The rut crams all the physical demands a cow or a doe must go through for many months into just a few short weeks for males. Those who come out on top will be selected by females to mate with. Those who survive the months of deprivation and predation afterword will have the opportunity to do it all over again.
Despite popular misconceptions, the rut doesn’t change timing. Just because the availability of food may change year to year, or the fact that one year is dryer or wetter, or colder or warmer, the timing stays the same.
While the timing of the rut for an individual species is predicated upon their length of gestation, the trigger that creates that hormonal switch in males is the ratio of daylight to dark. For those ungulates who experience the rut, bison have the longest gestation period in North America while bighorn sheep have the shortest. Therefore, it’s no coincidence that bison begin rutting in late summer while bighorns start banging heads on the doorstep of winter.
Whether bison or bighorn, everything is timed perfectly so that in the spring all these different species in the ecosystem give birth at roughly the same time. While there is a measure of getting the timing right so offspring can prepare for the inevitable winter ahead in places like Wyoming and Montana, this behavior is seen across the planet where multiple species of ungulates live side by side even in the absence of what we might consider “real” winter. Instead, this synchronous calving season, so the leading hypothesis goes, is an attempt to flood the landscape with babies all at once to dilute the impact of predation. The carrying capacity of an ecosystem for large predators is finite. The number of predators in any given area can only eat so many babies in the two to four weeks it takes for those babies to be strong enough and fast enough to keep pace with mom and outrun predators.
Thanks to the different lengths of gestation amongst ungulates, the rut, in North America at least, is a six-month long ordeal. Beginning with bison, the torch is then passed on to the likes of muskox, then pronghorn, and on to elk, moose, and caribou. Come November, white-tailed and mule deer join the fray. And by the beginning of December, the wild sheep of North America, both bighorn and thinhorn (Dall and stone) are doing battle.
This is six months of action for the ambitious wildlife photographer, six months of non-stop opportunities to photograph the charismatic megafauna of the continent in their prime, when males are the biggest, the most photogenic, and so completely drunk off their testosterone so as to drop their guard around humans and other predators.

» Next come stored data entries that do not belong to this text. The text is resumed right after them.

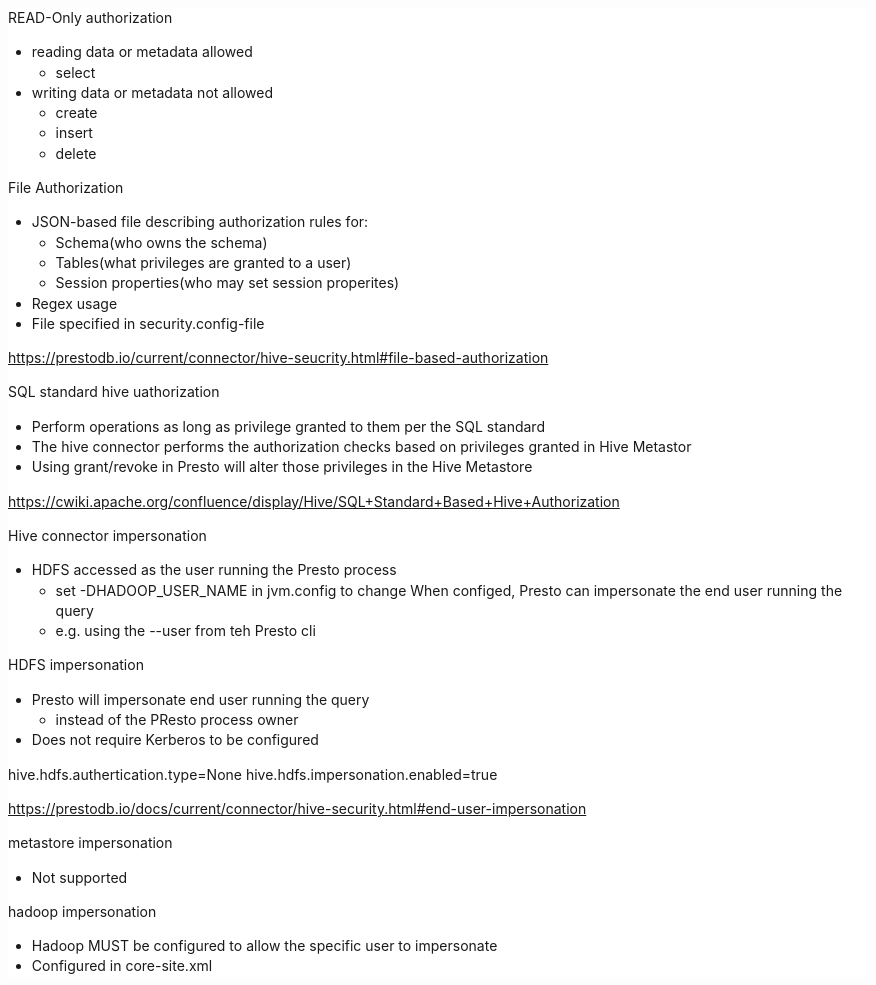 READ-Only authorization

+ reading data or metadata allowed
  + select
+ writing data or metadata not allowed
  + create
  + insert
  + delete

File Authorization

+ JSON-based file describing authorization rules for:
  + Schema(who owns the schema)
  + Tables(what privileges are granted to a user)
  + Session properties(who may set session properites)
+ Regex usage
+ File specified in security.config-file


https://prestodb.io/current/connector/hive-seucrity.html#file-based-authorization


SQL standard hive uathorization

+ Perform operations as long as privilege granted to them per the SQL standard
+ The hive connector performs the authorization checks based on privileges granted in Hive Metastor
+ Using grant/revoke in Presto will alter those privileges in the Hive Metastore

https://cwiki.apache.org/confluence/display/Hive/SQL+Standard+Based+Hive+Authorization


Hive connector impersonation

+ HDFS accessed as the user running the Presto process
  + set -DHADOOP_USER_NAME in jvm.config to change
When configed, Presto can impersonate the end user running the query
  + e.g. using the --user from teh Presto cli


HDFS impersonation

+ Presto will impersonate end user running the query
  + instead of the PResto process owner
+ Does not require Kerberos to be configured

hive.hdfs.authertication.type=None
hive.hdfs.impersonation.enabled=true


https://prestodb.io/docs/current/connector/hive-security.html#end-user-impersonation


metastore impersonation

+ Not supported

hadoop impersonation

+ Hadoop MUST be configured to allow the specific user to impersonate
+ Configured in core-site.xml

For all wildlife photographers around the world, the breeding season presents opportunities not found at any other time. Whether you photograph birds in Australia or fireflies in Asia, elephants in Amboseli or moose in Denali, that time of year when the males of the species are giving it everything they have to look their best, stand out from the crowed, and do what it takes to win the hearts and minds of the ladies, it’s these times of the year when memory cards are easily filled. And for the big ungulates of North America, much like Eurasia and Africa, the rut is the universe’s gift to wildlife photographers.